When it comes to forms, ask for as little information as possible. You probably want to request customer information that includes everything from name to shoe size. You can certainly ask for it. But the more information you ask for, the less likely folks are to fork it over. Conversion rates are generally proportional to the amount of information requested. This holds especially true for lead-generating conversions.
Lead generation is a value exchange. Your visitors expect to get something of value from you in exchange for their information. What they have to provide should not be one iota more than they perceive necessary! If you want more information, provide more value in proportion to the request. You want my shoe size for your newsletter? Offer me a free pair of socks after I've received the newsletter.
No two ways about it, if visitors can't quickly make visual heads or tails of your content, they won't stick around and you won't generate a lead. Layout matters. Evaluate your copy for scannability and skimmability. Use eye-tracking principles so visitors can find what they expect to find where they expect to find it.
It is your job to help your visitors qualify their needs as soon as they land on your site.

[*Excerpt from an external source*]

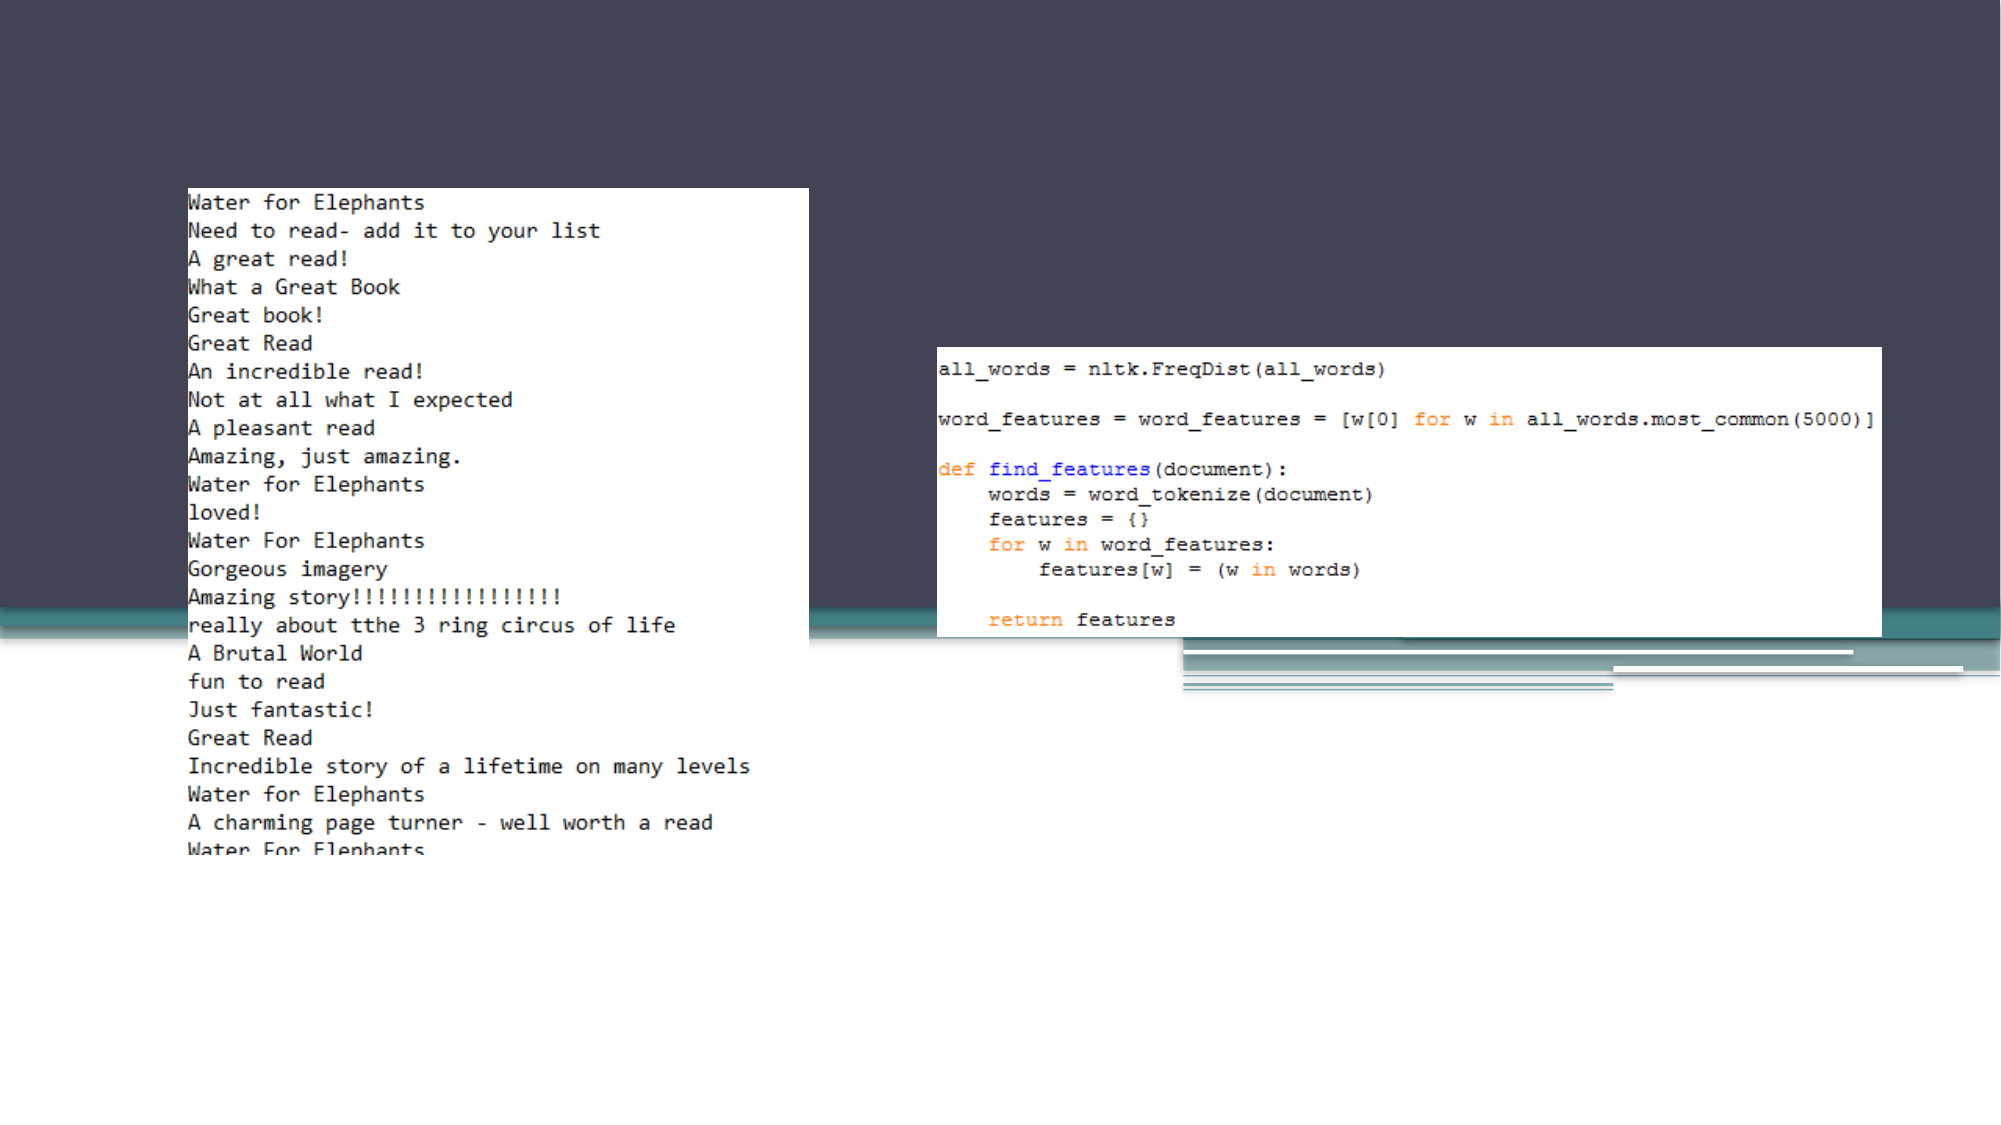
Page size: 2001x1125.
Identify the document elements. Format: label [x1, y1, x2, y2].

picture [188, 188, 809, 855]
picture [937, 346, 1882, 637]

When you provide a means for them to find what they want and get to it quickly, you build rapport and help your visitors feel understood. It's a process that begins on the home page (or a well-designed landing page).
But not all visitors know exactly what they want. Some may not be in a buying mood. That doesn't mean they won't buy. An exceptional qualification scheme is critical to getting a customer. It's just as critical to generating a lead. Let visitors know briefly who you are, what you do, and what you offer. You're more likely to persuade them to become a lead.
Improving lead generation means evaluating what you've done so you can figure out how to do it better. Web analytics to consider include:
Responses: How many folks downloaded your white paper, subscribed to your newsletter, or opted in to your e-mail list?
Time spent on site: How long do visitors stick around?
Reject rates, especially on contact pages: Where do folks bail out of your site? Are you losing visitors just when you think you have them?
Leads-to-close ratio: Is there a connection between perception and satisfaction?
Try incorporating one or two of these suggestions and see what happens. Better still, make all these the centerpiece of your site's conversion philosophy, and watch those leads roll in!